Un’uscita di scena fuori misura in sintonia con la stazza extra large che l’aveva caratterizzata nella sua esistenza millenaria: è il finale capitato ad una stella più massiccia del Sole di oltre 25 volte, che ha dato luogo a fenomeni di particolare interesse per la comunità scientifica, impegnata ad aggiungere nuovi tasselli alle fasi conclusive della vita stellare. L’oggetto celeste over-size non solo ha prodotto un genere più potente di supernova, definito ipernova, ma anche l’emissione di un lampo di raggi gamma (Grb, gamma ray burst) tra i più vicini ad essere osservati: non c’è da stupirsi, quindi, che tale astro sia il protagonista di uno studio appena pubblicato su Nature (articolo: “Signatures of a jet cocoon in early spectra of a supernova associated with a γ-ray burst”). L’indagine è stata condotta da un gruppo di lavoro internazionale che annovera alcuni ricercatori italiani, a partire dal primo autore Luca Izzo, ricercatore dell’Istituto di Astrofisica dell’Andalusia e associato presso l’Osservatorio di Capodimonte dell’Istituto Nazionale di Astrofisica; hanno preso parte allo studio anche astronomi degli Osservatori Inaf di Brera, di Monte Porzio Catone e di Bologna.

Risale al 1998 la prima identificazione di un’ipernova, indicata come un genere di supernova dotato di un’energia da 5 a 50 volte superiore rispetto alle ‘colleghe’ usuali e associato all’emissione di un Grb; si trattava della prima evidenza della connessione tra i due fenomeni. Questo scenario è stato proposto per spiegare quanto accaduto all’astro over-size in questione che, dopo aver finito il ‘carburante’, è collassato in maniera particolarmente teatrale. Durante il collasso, spiegano gli studiosi, il nucleo della stella può trasformarsi in una stella di neutroni o in buco nero, mentre nello stesso tempo si verifica l’espulsione di due getti polari di materiale, che si fanno largo tra gli strati esterni dell’astro e, una volta fuori, producono un lampo di raggi gamma.
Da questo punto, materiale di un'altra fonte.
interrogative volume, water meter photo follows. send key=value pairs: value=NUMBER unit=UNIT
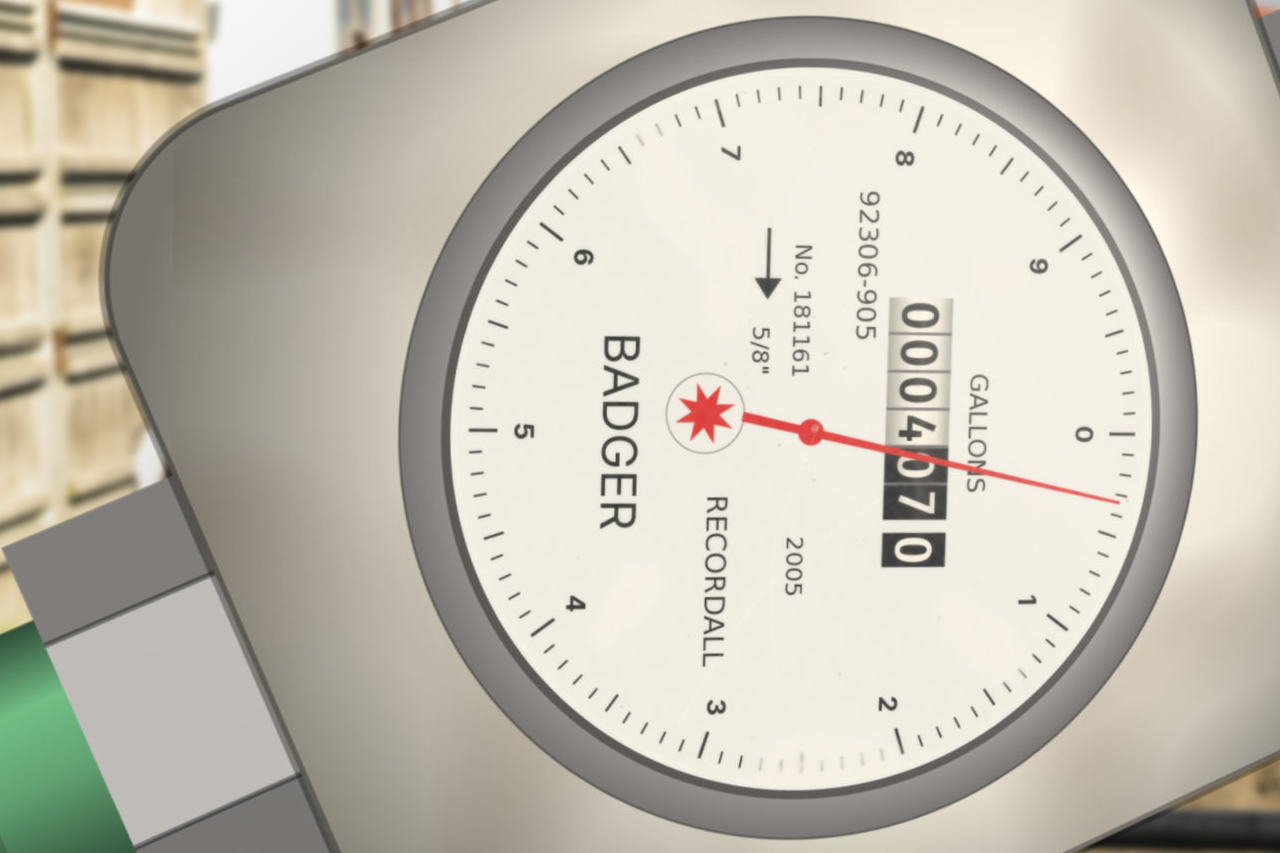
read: value=4070.3 unit=gal
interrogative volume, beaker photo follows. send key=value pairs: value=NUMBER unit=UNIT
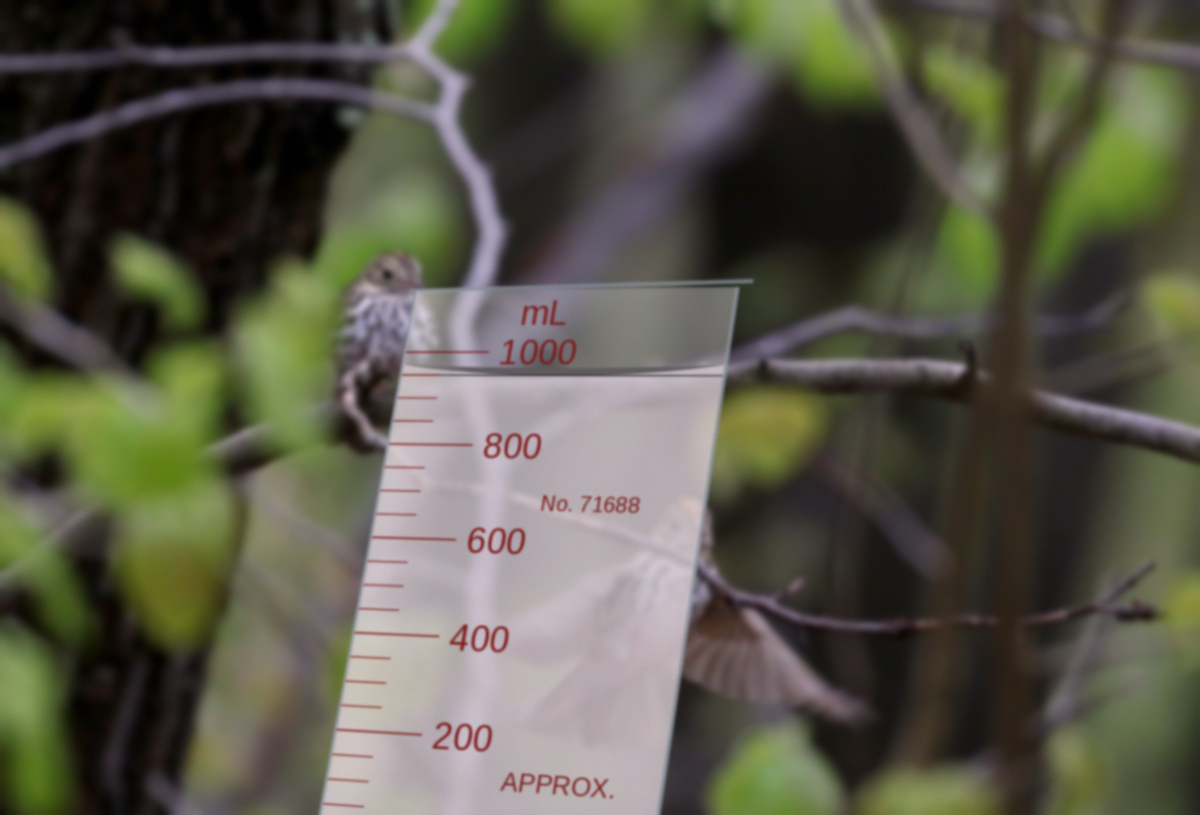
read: value=950 unit=mL
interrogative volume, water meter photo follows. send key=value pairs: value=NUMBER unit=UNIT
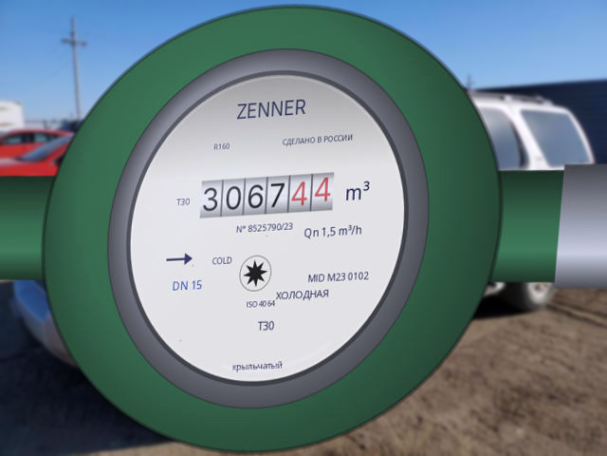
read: value=3067.44 unit=m³
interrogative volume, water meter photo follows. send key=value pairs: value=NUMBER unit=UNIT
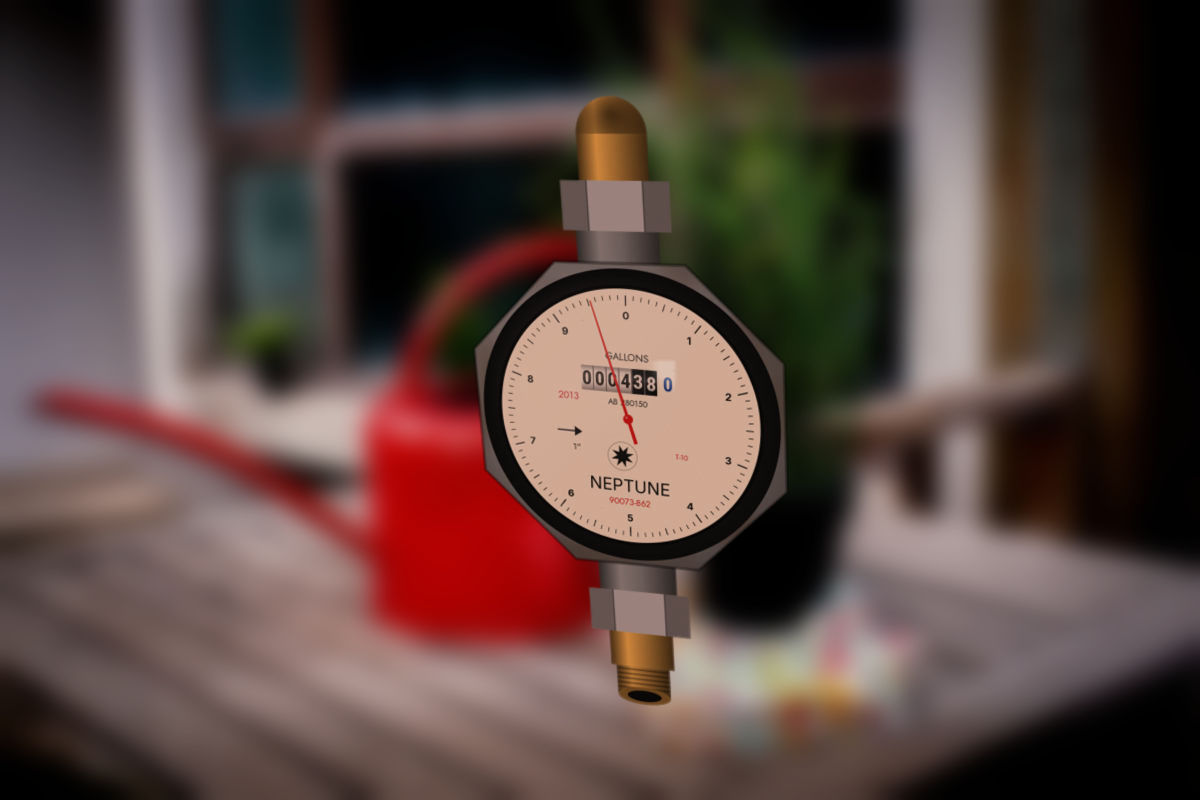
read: value=4379.5 unit=gal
Successivamente, in seguito all’espulsione di tali strati esterni, si genera l’ipernova, un’esplosione di singolare intensità e brillantezza (in alto, un’elaborazione artistica – credits: Anna Serena Esposito).

La connessione tra Grb e ipernove è oramai nota, mentre non è ancora molto chiaro come mai vi siano ipernove senza emissione di raggi gamma. Tuttavia, la scoperta del Grb 171205A, individuato il 5 dicembre 2017 in una galassia a 500 milioni di anni luce dalla Terra e associato all’ipernova Sn 2017iuk, ha consentito di trovare l’anello mancante tra i due sottoinsiemi di ipernove tramite la scoperta di un componente aggiuntivo. Si tratta di una sorta di bozzolo caldo, che si è formato intorno al getto quando esso si propaga attraverso gli strati esterni della stella progenitrice; il getto, sostengono gli astronomi, trasferisce una parte significativa della sua energia al bozzolo e, se riesce ad oltrepassare la superficie della stella, darà origine all’emissione di raggi gamma. Se invece il getto non riesce ad emergere dagli strati esterni, all’ipernova non sarà associato il Grb. Le osservazioni del fenomeno, che hanno aperto uno spiraglio sui primi passi delle ipernove, sono state condotte con una ‘squadra’ di osservatori spaziali e di terra, tra cui il Neil Gehrels Swift della Nasa, il Gran Telescopio Canarias presso l’Osservatorio del Roque de los Muchachos e il Vlt dell’Eso.